Saved data entries:
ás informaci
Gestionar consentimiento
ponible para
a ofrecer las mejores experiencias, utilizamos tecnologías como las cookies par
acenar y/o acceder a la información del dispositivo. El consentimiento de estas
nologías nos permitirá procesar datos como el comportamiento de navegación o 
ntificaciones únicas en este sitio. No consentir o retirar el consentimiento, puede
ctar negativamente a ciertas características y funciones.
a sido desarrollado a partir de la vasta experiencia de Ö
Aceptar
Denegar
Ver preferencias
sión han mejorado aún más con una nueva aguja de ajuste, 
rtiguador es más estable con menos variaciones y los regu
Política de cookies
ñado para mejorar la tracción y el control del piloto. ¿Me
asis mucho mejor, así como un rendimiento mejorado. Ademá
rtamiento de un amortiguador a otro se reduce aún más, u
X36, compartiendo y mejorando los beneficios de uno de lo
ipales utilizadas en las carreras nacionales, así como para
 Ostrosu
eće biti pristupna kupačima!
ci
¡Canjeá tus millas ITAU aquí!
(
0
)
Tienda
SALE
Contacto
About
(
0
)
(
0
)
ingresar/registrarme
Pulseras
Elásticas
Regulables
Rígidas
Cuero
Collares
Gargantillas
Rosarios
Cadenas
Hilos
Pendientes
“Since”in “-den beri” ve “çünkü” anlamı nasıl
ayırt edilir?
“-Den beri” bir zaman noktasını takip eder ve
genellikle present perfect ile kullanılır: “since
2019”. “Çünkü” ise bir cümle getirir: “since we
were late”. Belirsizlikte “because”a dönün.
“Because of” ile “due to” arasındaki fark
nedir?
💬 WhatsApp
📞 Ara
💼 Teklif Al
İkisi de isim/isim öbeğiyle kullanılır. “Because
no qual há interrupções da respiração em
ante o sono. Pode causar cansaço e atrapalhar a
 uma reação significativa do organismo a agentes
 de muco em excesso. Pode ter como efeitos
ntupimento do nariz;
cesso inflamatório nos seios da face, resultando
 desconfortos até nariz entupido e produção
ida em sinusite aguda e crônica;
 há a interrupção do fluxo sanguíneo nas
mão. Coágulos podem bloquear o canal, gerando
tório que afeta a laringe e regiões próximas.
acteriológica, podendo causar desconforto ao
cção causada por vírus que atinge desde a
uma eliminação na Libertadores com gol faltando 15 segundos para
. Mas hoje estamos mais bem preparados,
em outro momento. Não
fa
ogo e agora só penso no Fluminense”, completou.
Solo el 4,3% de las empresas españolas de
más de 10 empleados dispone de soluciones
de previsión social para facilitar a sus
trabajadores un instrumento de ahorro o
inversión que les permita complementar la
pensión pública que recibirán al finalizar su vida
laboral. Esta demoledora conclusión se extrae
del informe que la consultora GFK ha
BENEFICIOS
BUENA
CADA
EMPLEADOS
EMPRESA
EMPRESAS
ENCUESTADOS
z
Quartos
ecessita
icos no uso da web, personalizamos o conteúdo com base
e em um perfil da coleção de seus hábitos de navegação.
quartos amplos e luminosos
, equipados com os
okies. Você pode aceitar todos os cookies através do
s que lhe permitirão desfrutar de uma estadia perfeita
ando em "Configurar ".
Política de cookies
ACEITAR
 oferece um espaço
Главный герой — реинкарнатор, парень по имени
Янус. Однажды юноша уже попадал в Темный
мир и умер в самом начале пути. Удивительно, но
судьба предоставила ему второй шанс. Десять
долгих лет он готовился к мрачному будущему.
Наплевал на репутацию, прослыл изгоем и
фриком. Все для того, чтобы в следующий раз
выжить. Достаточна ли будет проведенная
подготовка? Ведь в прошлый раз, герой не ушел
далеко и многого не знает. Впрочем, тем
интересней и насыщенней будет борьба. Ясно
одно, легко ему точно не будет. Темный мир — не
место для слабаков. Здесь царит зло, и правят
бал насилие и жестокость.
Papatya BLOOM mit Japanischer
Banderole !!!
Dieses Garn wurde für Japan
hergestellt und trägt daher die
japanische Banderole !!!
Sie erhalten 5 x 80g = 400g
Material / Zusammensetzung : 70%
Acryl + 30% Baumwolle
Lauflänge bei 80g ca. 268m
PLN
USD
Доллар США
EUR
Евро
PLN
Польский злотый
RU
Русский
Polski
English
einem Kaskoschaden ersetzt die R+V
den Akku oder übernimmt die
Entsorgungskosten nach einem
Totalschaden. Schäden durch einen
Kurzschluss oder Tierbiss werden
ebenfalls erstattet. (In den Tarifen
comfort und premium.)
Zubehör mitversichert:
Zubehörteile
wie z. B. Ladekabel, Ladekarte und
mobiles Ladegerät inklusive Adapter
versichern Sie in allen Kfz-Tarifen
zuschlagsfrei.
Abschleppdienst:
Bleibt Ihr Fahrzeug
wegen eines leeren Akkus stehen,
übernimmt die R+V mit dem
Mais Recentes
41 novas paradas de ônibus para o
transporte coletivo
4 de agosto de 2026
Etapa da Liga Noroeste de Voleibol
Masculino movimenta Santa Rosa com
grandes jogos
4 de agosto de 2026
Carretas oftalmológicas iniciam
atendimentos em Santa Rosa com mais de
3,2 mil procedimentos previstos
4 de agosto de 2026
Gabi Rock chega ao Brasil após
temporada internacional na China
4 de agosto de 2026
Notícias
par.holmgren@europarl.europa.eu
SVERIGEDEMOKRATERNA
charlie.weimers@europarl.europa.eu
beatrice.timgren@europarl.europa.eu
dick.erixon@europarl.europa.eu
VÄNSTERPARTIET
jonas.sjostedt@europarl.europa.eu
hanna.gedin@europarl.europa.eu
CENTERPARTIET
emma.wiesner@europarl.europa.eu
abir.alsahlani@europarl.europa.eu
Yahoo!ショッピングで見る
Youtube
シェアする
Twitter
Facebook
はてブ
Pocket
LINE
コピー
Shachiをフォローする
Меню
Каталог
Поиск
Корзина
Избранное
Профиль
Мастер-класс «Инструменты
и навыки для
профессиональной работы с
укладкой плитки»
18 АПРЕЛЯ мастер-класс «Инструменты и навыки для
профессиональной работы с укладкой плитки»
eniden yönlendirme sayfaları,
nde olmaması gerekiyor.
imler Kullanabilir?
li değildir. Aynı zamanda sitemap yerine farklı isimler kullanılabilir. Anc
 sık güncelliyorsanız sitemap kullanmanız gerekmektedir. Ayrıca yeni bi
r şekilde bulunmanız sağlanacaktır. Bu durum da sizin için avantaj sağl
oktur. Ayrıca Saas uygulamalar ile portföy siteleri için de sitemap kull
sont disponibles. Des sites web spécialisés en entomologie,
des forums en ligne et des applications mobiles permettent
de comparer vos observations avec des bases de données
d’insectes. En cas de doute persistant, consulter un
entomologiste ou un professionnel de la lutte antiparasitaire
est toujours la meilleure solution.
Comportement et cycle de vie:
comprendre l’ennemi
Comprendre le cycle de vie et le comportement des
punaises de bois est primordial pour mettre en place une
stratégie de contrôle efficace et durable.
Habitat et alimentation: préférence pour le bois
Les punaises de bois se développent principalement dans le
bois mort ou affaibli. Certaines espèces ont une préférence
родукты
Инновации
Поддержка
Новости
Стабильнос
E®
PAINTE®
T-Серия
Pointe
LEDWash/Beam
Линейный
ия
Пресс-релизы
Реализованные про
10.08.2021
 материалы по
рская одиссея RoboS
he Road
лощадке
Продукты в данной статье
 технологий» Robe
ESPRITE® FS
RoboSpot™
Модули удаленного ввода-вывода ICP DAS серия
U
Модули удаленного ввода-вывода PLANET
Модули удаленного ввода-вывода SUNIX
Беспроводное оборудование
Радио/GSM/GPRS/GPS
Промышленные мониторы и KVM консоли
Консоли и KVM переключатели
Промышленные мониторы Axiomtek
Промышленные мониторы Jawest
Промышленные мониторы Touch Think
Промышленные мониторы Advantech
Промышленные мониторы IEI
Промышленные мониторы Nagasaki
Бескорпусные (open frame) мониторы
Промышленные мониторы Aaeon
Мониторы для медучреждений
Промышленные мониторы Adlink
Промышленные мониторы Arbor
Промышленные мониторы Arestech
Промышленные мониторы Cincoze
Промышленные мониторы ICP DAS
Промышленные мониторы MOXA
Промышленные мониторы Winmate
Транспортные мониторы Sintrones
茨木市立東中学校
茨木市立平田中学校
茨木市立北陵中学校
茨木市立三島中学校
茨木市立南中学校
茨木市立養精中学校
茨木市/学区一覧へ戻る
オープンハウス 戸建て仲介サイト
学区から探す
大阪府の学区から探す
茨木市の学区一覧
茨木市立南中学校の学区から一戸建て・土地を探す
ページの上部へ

• WHAT YOU ARE ASKED TO DO
Write out exactly the lines above between the line with "e em um perfil" and the line with "charlie.weimers@europarl.europa.eu", inclusive, and nothing beyond them.

• FINAL ANSWER
e em um perfil da coleção de seus hábitos de navegação.
quartos amplos e luminosos
, equipados com os
okies. Você pode aceitar todos os cookies através do
s que lhe permitirão desfrutar de uma estadia perfeita
ando em "Configurar ".
Política de cookies
ACEITAR
 oferece um espaço
Главный герой — реинкарнатор, парень по имени
Янус. Однажды юноша уже попадал в Темный
мир и умер в самом начале пути. Удивительно, но
судьба предоставила ему второй шанс. Десять
долгих лет он готовился к мрачному будущему.
Наплевал на репутацию, прослыл изгоем и
фриком. Все для того, чтобы в следующий раз
выжить. Достаточна ли будет проведенная
подготовка? Ведь в прошлый раз, герой не ушел
далеко и многого не знает. Впрочем, тем
интересней и насыщенней будет борьба. Ясно
одно, легко ему точно не будет. Темный мир — не
место для слабаков. Здесь царит зло, и правят
бал насилие и жестокость.
Papatya BLOOM mit Japanischer
Banderole !!!
Dieses Garn wurde für Japan
hergestellt und trägt daher die
japanische Banderole !!!
Sie erhalten 5 x 80g = 400g
Material / Zusammensetzung : 70%
Acryl + 30% Baumwolle
Lauflänge bei 80g ca. 268m
PLN
USD
Доллар США
EUR
Евро
PLN
Польский злотый
RU
Русский
Polski
English
einem Kaskoschaden ersetzt die R+V
den Akku oder übernimmt die
Entsorgungskosten nach einem
Totalschaden. Schäden durch einen
Kurzschluss oder Tierbiss werden
ebenfalls erstattet. (In den Tarifen
comfort und premium.)
Zubehör mitversichert:
Zubehörteile
wie z. B. Ladekabel, Ladekarte und
mobiles Ladegerät inklusive Adapter
versichern Sie in allen Kfz-Tarifen
zuschlagsfrei.
Abschleppdienst:
Bleibt Ihr Fahrzeug
wegen eines leeren Akkus stehen,
übernimmt die R+V mit dem
Mais Recentes
41 novas paradas de ônibus para o
transporte coletivo
4 de agosto de 2026
Etapa da Liga Noroeste de Voleibol
Masculino movimenta Santa Rosa com
grandes jogos
4 de agosto de 2026
Carretas oftalmológicas iniciam
atendimentos em Santa Rosa com mais de
3,2 mil procedimentos previstos
4 de agosto de 2026
Gabi Rock chega ao Brasil após
temporada internacional na China
4 de agosto de 2026
Notícias
par.holmgren@europarl.europa.eu
SVERIGEDEMOKRATERNA
charlie.weimers@europarl.europa.eu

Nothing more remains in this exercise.